Unexpectedly high unit shipments offset the dwindling selling prices for processors caused by the price way with AMD

Intel said its quarterly profit rose 44 percent over last year, reaching $1.3 billion as low selling prices for its microprocessors were offset by higher than expected unit shipments.

The results came despite an ongoing price war as Intel and rival AMD struggle for larger shares of the processor market. Both companies have been cutting prices on their chips as they upgrade their products from standard chips to dual-core and quad-core processors.

Intel is also in the final stages of a corporate reorganization that included the layoffs of thousands of workers in 2006, and at least 1,800 more layoffs planned for August. The company incurred restructuring charges of $82 million during the most recent quarter as it continued to adjust to the changes, Intel said on Tuesday.

Despite those challenges, Intel earned $0.22 per share on revenue of $8.7 billion for the quarter ending June 30, beating Wall Street expectations that the company would earn $0.19 per share on revenue of $8.54 billion, according to analysts polled by Thomson Financial. Intel also beat its own mark from the second quarter of 2006, when it earned $0.15 per share on revenue of $8.01 billion.

One factor in Intel’s favor this quarter was the May launch of its Santa Rosa upgrade to the popular Centrino notebook PC platform, Intel CEO Paul Otellini said in a conference call with investors. Intel bundled an improved processor, chipset, and wireless card to maintain its large share of the fast-growing notebook market segment.

Intel also saw strong sales for its quad-core Xeon server chips, although the company suffered from competitive market prices in low-end consumer PC sales, Otellini said. Intel also had mixed results in flash memory chips, where it generated strong revenue from NAND chips, but NOR flash chip sales were weaker than expected.

Those flash memory results helped to push Intel’s gross margin down to 46.9 percent for the quarter, lower than the company’s goal of 48 percent, Intel CFO Andy Bryant said during the call.

Bryant predicted the company would quickly rebound in the third quarter, forecasting a gross margin of 52 percent and revenue between $9.0 billion and $9.6 billion.

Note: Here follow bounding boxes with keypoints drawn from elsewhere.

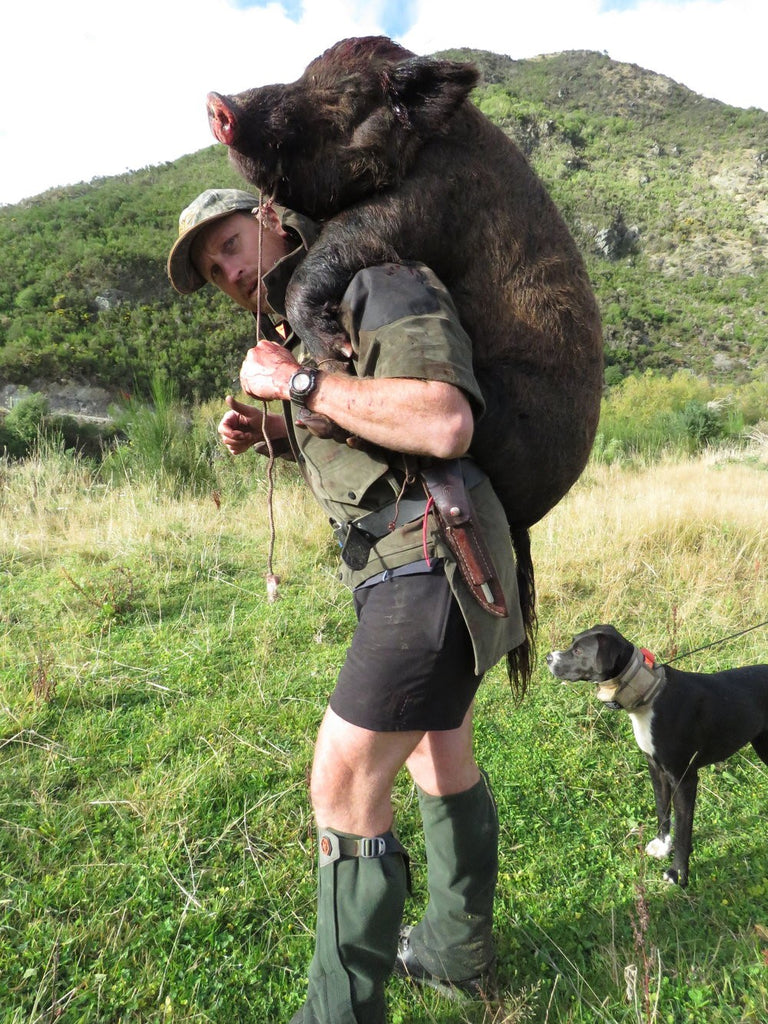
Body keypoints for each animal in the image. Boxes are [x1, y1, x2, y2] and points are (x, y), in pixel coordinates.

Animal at [548, 622, 768, 888]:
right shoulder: (656, 768)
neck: (651, 695)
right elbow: (662, 810)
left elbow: (684, 829)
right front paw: (663, 847)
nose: (548, 658)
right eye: (573, 644)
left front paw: (678, 874)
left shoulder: (684, 778)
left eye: (579, 651)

If Intel met the top end of that goal, it would match the Wall Street estimate of $9.36 billion and would beat its own revenue mark of $8.74 billion for the third quarter last year.

First, Intel faces some tough challenges in the rest of 2007 because it plans to launch its new Penryn desktop chip design just as AMD launches a comparable Phenom chip. Both products will reach PC vendors during a tough time in the semiconductor market.

In May, the analyst firm Gartner cut its 2007 revenue growth forecast for the semiconductor market to 2.5 percent from an original estimate of 6.4 percent growth over 2006 levels. Gartner assigned part of the blame to the price war between Intel and AMD, as well as to plunging prices for DRAM memory chips.